A conferma delle nostre valutazioni la presenza del Commissario Straordinario Prof. Treu si è rivelata ininfluente, in quanto il Commissario non ha portato, né poteva portare, alcun beneficio in termini di nuove diponibilità economiche al CCNI 2014.

Nel nostro intervento di saluto al Commissario abbiamo sottolineato, con riferimento anche al processo di spending review,  la necessità di avviare un rilevante piano di assunzioni, che garantisca la continuità e lo sviluppo delle attività istituzionali dell’Ente e contribuisca a dare risposta al sempre crescente aumento dei carichi di lavoro.

Abbiamo inoltre ricordato al Prof. Treu le rilevantissime conseguenze che si  potrebbero determinare con  la costituzione delle cosiddette  Agenzie della Vigilanza e del Lavoro previste dal  “Job Acts”, approvato dal governo, sia sul piano generale del Paese sia rispetto all’autonomia decisionale sui controlli e sulla gestione del sostegno al reddito affidati all’Istituto.

Come accennato sopra gli accordi siglati sono tre: “Intesa in materia di produttività”, “ Accordo di programma per l’anno 2015”, “Ipotesi CCNI 2014”.

L’insistenza della USB, ribadita per anni, sulla necessità  di semplificare le voci accessorie e spostare una quota  significativa di risorse verso una voce fissa mensile ha  finalmente trovato un primo riscontro, con la costituzione di un “nuovo TEP”, che avrà decorrenza  Dicembre 2014 così come avevamo richiesto.

Non è stata accolta invece la proposta di USB di costituzione decrescente del nuovo TEP, con un riconoscimento più alto a partire dalle posizioni ordinamentali oggi più penalizzate sotto il profilo retributivo. 

Non è stata accolta neanche la proposta di prevedere già con Dicembre 2014 alcuni passaggi nelle aree A e B, rinviando la decorrenza delle eventuali selezioni solo a far data Gennaio 2015, per altro senza alcun riferimento scritto nell’accordo di programma 2015 siglato anche dalla CISAL.

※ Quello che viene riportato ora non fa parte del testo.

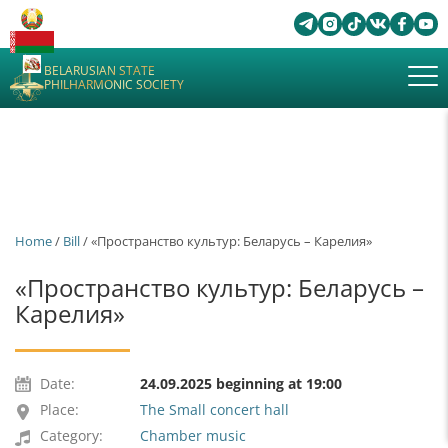
BELARUSIAN STATE
PHILHARMONIC SOCIETY
Home
/
Bill
/ «Пространство культур: Беларусь – Карелия»
«Пространство культур: Беларусь –
Карелия»
Date:
24.09.2025 beginning at 19:00
Place:
The Small concert hall
Category:
Chamber music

In ultimo, in merito alla possibilità di reperire nuove risorse, non si è voluto in alcun modo accogliere, da parte dei firmatari, la proposta di USB di  chiedere all’amministrazione di farsi carico del costo delle posizioni organizzative e delle alte professionalità, che vengono finanziate dal Fondo Incentivante delle aree. Al contrario, per quanto attiene alla possibilità di far rientrare nel Fondo dei Lavoratori tutte le risorse destinate allo straordinario, oggi gestite autonomamente dall’amministrazione, CGIL,CISL,UIL e CISAL hanno siglato l’accordo di programma 2015 dove si stabilisce il rientro di tali risorse, entro il primo trimestre 2015, per una quota tuttavia ancora da  definire, con il rischio di mandare in economia una parte rilevantissima del finanziamento dello straordinario, come già successo negli anni precedenti.

Pur avendo costretto tutti ad una velocissima marcia indietro rispetto alla precedente ipotesi di CCNI 2014, dove i costi dell’integrazione venivano scaricati sulle spalle dei lavoratori, le mancate risposte di cui sopra non ci hanno consentito di  firmare l’accordo.